Content starts

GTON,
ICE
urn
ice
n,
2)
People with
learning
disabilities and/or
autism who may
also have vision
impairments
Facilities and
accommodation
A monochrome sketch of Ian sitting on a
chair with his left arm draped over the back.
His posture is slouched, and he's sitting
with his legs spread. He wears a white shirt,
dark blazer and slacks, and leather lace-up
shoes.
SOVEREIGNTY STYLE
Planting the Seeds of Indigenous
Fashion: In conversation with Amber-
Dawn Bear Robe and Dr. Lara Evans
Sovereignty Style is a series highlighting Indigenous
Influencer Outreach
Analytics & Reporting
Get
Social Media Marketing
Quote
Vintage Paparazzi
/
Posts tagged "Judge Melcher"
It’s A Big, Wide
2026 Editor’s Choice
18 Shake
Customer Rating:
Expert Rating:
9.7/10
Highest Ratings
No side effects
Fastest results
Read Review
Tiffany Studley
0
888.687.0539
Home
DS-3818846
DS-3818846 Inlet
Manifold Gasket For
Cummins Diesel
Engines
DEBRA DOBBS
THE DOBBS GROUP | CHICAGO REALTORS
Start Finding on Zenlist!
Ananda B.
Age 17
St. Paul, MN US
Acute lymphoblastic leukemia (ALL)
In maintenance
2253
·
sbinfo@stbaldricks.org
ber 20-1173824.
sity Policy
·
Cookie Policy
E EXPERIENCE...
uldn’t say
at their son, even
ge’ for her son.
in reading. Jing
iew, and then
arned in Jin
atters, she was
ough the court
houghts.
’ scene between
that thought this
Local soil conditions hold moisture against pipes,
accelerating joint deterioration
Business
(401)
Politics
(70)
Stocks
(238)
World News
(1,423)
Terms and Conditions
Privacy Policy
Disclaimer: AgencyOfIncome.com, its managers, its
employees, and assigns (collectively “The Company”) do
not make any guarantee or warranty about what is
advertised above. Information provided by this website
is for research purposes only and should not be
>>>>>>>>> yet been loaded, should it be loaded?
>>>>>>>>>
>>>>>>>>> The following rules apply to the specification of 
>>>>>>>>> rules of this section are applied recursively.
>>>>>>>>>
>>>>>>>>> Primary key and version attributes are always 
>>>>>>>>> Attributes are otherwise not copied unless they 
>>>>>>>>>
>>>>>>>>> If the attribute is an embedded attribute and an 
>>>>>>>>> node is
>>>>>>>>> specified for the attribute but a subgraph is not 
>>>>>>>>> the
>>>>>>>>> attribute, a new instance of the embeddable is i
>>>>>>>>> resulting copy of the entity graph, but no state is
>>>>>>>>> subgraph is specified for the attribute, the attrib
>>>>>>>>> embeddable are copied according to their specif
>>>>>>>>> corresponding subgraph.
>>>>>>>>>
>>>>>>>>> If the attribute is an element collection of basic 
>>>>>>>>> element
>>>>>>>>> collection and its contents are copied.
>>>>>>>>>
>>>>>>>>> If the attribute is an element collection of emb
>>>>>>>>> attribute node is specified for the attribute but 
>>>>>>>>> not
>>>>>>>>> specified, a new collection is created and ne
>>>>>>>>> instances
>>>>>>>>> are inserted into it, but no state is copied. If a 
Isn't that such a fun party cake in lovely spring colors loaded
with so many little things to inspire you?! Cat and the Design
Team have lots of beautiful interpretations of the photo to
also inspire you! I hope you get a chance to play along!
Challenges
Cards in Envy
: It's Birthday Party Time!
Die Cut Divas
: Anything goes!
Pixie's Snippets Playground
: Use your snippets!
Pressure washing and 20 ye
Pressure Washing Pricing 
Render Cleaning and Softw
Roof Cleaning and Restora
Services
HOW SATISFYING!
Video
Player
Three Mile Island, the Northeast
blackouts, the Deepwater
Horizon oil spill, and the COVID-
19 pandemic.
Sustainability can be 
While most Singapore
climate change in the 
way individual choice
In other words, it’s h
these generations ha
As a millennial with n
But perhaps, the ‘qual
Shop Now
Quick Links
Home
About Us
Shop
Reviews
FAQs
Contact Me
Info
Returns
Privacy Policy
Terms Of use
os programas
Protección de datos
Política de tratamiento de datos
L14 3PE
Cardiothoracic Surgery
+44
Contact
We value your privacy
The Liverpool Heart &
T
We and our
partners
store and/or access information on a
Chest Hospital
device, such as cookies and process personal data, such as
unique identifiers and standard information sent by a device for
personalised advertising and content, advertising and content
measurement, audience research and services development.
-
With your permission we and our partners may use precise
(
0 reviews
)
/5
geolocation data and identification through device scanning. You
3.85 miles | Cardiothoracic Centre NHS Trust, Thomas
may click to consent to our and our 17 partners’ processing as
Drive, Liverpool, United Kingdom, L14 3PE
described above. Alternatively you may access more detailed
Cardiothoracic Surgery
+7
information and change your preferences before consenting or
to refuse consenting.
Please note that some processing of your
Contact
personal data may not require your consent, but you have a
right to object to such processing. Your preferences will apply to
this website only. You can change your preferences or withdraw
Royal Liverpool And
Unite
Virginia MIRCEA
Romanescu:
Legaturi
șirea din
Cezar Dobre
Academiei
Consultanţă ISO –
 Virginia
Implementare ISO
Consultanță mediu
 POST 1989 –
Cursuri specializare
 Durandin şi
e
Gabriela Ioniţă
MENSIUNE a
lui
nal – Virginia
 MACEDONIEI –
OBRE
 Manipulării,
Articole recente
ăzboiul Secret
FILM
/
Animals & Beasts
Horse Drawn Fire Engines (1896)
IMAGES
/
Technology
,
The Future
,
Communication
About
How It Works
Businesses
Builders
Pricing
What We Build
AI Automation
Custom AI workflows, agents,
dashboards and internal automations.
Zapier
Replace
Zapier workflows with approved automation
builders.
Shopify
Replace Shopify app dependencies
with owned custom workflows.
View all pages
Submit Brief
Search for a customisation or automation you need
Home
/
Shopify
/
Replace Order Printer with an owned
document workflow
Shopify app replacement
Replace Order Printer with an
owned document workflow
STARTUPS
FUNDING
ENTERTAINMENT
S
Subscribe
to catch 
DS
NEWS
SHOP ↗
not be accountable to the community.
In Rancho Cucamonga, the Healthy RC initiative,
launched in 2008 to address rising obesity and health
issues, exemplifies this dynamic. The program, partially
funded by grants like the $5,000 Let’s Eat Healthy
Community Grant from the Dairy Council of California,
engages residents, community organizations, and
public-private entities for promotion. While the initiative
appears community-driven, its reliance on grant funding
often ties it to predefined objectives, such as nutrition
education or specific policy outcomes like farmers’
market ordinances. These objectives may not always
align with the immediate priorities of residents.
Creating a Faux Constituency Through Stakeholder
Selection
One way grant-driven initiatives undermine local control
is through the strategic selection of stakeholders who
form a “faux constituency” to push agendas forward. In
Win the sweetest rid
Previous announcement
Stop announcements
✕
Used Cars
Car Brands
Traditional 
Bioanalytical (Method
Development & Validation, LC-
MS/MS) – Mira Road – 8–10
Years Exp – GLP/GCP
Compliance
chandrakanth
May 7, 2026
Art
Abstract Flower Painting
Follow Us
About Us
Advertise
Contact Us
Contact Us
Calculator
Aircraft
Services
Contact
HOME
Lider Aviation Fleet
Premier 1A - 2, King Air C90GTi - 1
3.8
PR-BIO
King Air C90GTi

Content ends

**Task**
Extract every line of the material that contains the string "Shopify". Case counts.

**Answer space**
Shopify
Replace Shopify app dependencies
Shopify
Shopify app replacement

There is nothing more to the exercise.